The document also includes what appears to be a plan to deport a "record number of criminal aliens in the first year" and the construction of a wall along the southern border.

Kobach, who could not be reached by phone Monday, has been an outspoken supporter of Trump's idea to construct a border wall, helping to add it to the Republican Party's national platform.

Trump's transition team said in a statement Sunday night that the president-elect and Kobach had discussed "border security, international terrorism and reforming federal bureaucracy."

Missouri Sen.

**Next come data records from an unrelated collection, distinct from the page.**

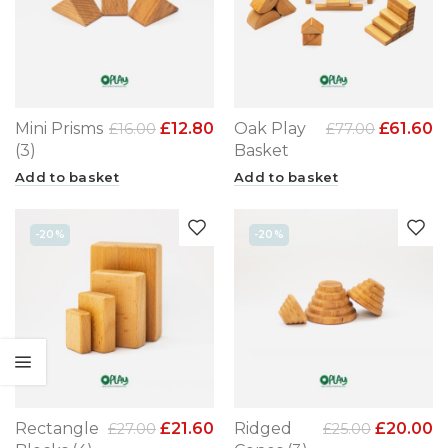
Mini Prisms
£
12.80
Oak Play
£
61.60
£
16.00
£
77.00
(3)
Basket
Add to basket
Add to basket
-20%
-20%
Rectangle
£
21.60
Ridged
£
20.00
£
27.00
£
25.00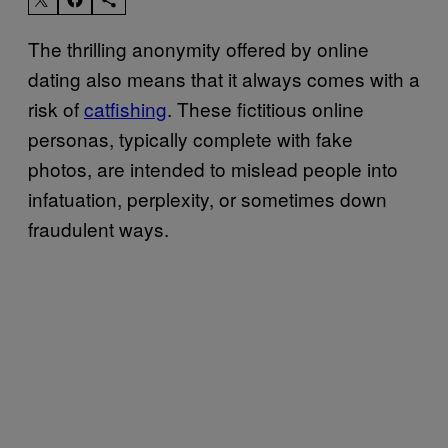
The thrilling anonymity offered by online
dating also means that it always comes with a
risk of
catfishing
. These fictitious online
personas, typically complete with fake
photos, are intended to mislead people into
infatuation, perplexity, or sometimes down
fraudulent ways.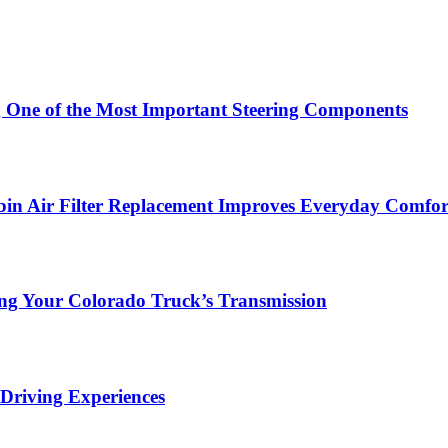
g One of the Most Important Steering Components
in Air Filter Replacement Improves Everyday Comfor
ing Your Colorado Truck’s Transmission
Driving Experiences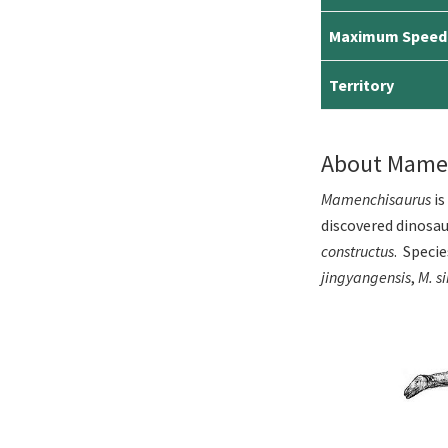
Maximum Speed
Territory
About Mame
Mamenchisaurus
is
discovered dinosau
constructus
. Speci
jingyangensis
,
M. s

Claire McCaskill, who is poised to become the top Democrat on the Senate Committee on Homeland Security, told McClatchy she hoped Kobach would not be nominated for a post at the DHS.

"I've made my opinion of Kris Kobach very clear," McCaskill, a former prosecutor, said Monday.

McCaskill previously told McClatchy that the idea of Kobach becoming attorney general _ another position for which he was rumored to be under consideration _ "is frightening to those of us who've watched him in his career."

"I know too much about Kris Kobach," McCaskill said. "There's no way I could ever support him."

She said Kobach had "fashioned some of the most unconstitutional immigration laws around the country, most of which have been thrown out by the courts."

"This is a perfect role for him," said Kelly Arnold, the state chairman of the Kansas Republican Party.

Arnold called Kobach a "border security hawk" who could "make sure that what Donald Trump campaigned on is implemented" if he is tapped to lead the DHS or to serve the administration in another capacity.

Speaking of Kobach and Kansas Rep. Mike Pompeo, a national security hard-liner whom Trump nominated to become CIA director, Kansas Gov. Sam Brownback called both "very talented" and "cutting-edge."

The Federation for American Immigration Reform, a hard-line group that advocates for stricter immigration restrictions, also praised Kobach. He has done extensive legal work for the federation's offshoot, the Immigration Reform Law Institute. (The federation has been labeled a hate group by the Southern Poverty Law Center for its views on immigration. It strongly disputes that characterization.)

"He certainly has a commanding knowledge of the whole immigration issue," said Ira Mehlman, spokesman for the federation. "He has come down very clearly as someone who champions the interests of the American public as the primary stakeholders in immigration policy, and he has worked with a lot of local governments around the country to provide them with the means by which they can protect their own community interests when the federal government is failing to protect those interests."

Kobach served under then-Attorney General John Ashcroft at the Justice Department in the days immediately following the Sept. 11, 2001, terrorist attacks. Ashcroft tasked him with researching loopholes in the immigration system.

Kobach also helped craft a controversial Arizona law, SB 1070, which requires law enforcement agents to demand to see the immigration papers of anyone they suspect of being in the country illegally.

The Homeland Security document appears to include a reference to voter rolls, but the specific proposal is obscured by Kobach's hand.

He has championed stricter voting laws during his tenure as Kansas secretary of state.

The state adopted a requirement that voters provide proof of citizenship, such as birth certificates or passports, when they register. Kobach has contended that the policy prevents noncitizens from voting, but his critics say it makes it tougher for actual citizens to vote.

"I think any proposal that Kris Kobach makes about voting rights is one that we should be concerned about, because he has a record of working to undermine the right to vote," said Micah Kubic, the executive director of the Kansas chapter of the American Civil Liberties Union. "Everything that he's advanced so far has been designed to make it harder for eligible citizens to vote."